How novelist Daphne du Maurier wrote off ‘banal’ film version of book - George Cukor letter set for auction
Published: 23 June 2011
by RICHARD OSLEY
HER imagination helped director Alfred Hitchcock create one of film’s most subtly chilling scenes in The Birds – a flock of menacing crows gathering slowly in a playground behind an unwitting Tippi Hedren.
A master of suspense, she also inspired the agonies suffered by Donald Sutherland playing a father haunted by his dead daughter (and her famous red coat) in Venice in Don’t Look Now.
But Gothic novelist Daphne du Maurier was not always happy with the way her words were translated to the big screen. A letter she wrote in 1952 – sold by auction specialists Bonhams last night (Wednesday) in New York – shows how she guarded against her work being ruined by “banal” movie scripts.
In a handwritten note to George Cukor, the legendary Hollywood film-maker who wanted to turn her book My Cousin Rachel into a movie, du Maurier spelled out her concerns – albeit apologising for her tone while doing so.

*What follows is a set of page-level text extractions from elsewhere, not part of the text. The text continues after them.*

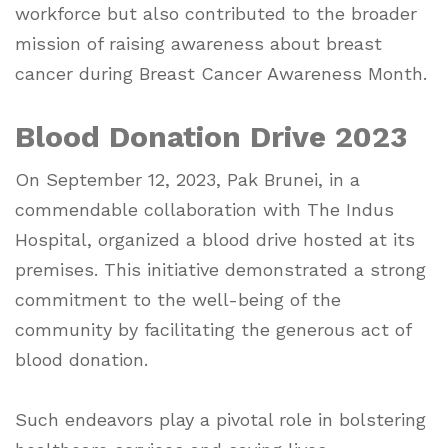
workforce but also contributed to the broader
mission of raising awareness about breast
cancer during Breast Cancer Awareness Month.
Blood Donation Drive 2023
On September 12, 2023, Pak Brunei, in a
commendable collaboration with The Indus
Hospital, organized a blood drive hosted at its
premises. This initiative demonstrated a strong
commitment to the well-being of the
community by facilitating the generous act of
blood donation.
Such endeavors play a pivotal role in bolstering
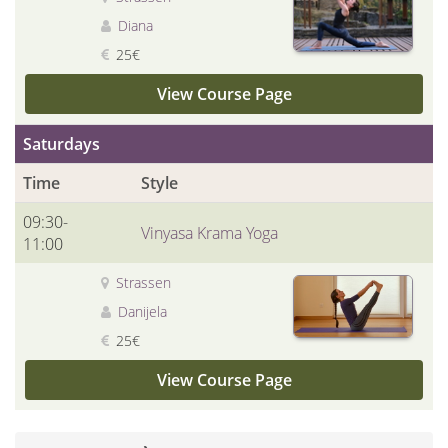
Diana
25€
View Course Page
Saturdays
Time
Style
09:30-
Vinyasa Krama Yoga
11:00
Strassen
Danijela
25€
View Course Page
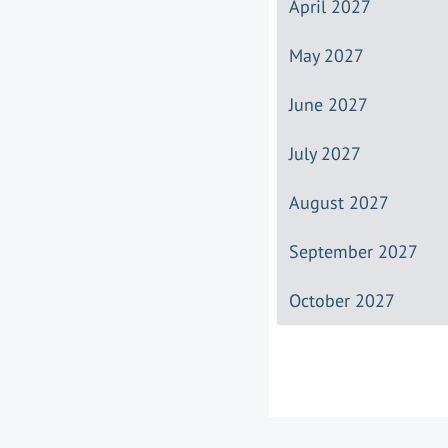
April 2027
May 2027
June 2027
July 2027
August 2027
September 2027
October 2027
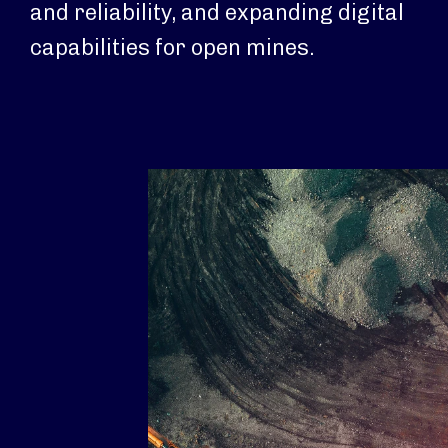
and reliability, and expanding digital
capabilities for open mines.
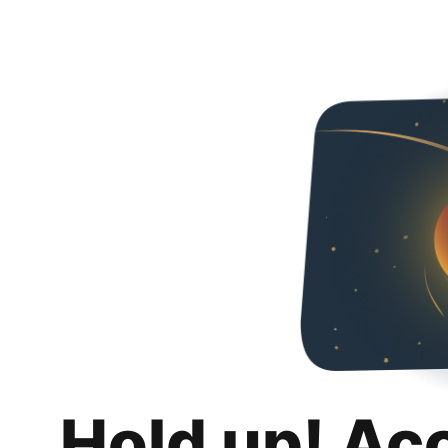
Hold up! Ac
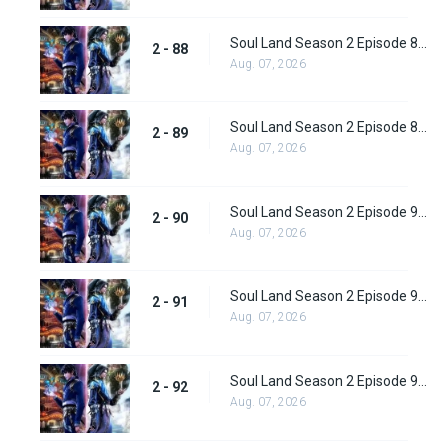
Soul Land Season 2 Episode 88 (114) Subbed
2 - 88
Aug. 07, 2026
Soul Land Season 2 Episode 89 (115) Subbed
2 - 89
Aug. 07, 2026
Soul Land Season 2 Episode 90 (116) Subbed
2 - 90
Aug. 07, 2026
Soul Land Season 2 Episode 91 (117) Subbed
2 - 91
Aug. 07, 2026
Soul Land Season 2 Episode 92 (118) Subbed
2 - 92
Aug. 07, 2026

“I am so sorry to be harsh about the finished script,” said du Maurier, who lived in Cannon Hill, Hampstead – a plaque marks the house – before moving to Cornwall. “But it seemed to me banal and missing in every point the atmosphere of the book.”
Disappointed with the script, she sent her own version of how it could work as a film. My Cousin Rachel is a story of jealousy, mysterious relationships and envy at the inheritance of a large Cornish estate.
“There is no establishment of the great affection between Ambrose and Phillip,” moaned du Maurier in the letter to Cukor, “and Louise is dragged unnecessarily into the story.”
Cukor, who directed Audrey Hepburn and Rex Harrison in My Fair Lady, later walked away from the project. The note was expected to be auctioned for at least $1,000.
Andrew Currie, from Bonhams, said: “This fascinating letter shows Daphne du Maurier on fine, robust form to George Cukor, as she politely but firmly dismisses the adaptation of her novel, My Cousin Rachel, and supplies a treatment of her own.
“In the event, Cukor did not direct the film, which appeared in 1952 with a cast including Richard Burton and Olivia de Havilland.”
Du Maurier was honoured by the Heath and Hampstead Society with a plaque marking her years at Providence Corner. Her son, Kits Browning, said: “It’s a good idea to recognise the history there.”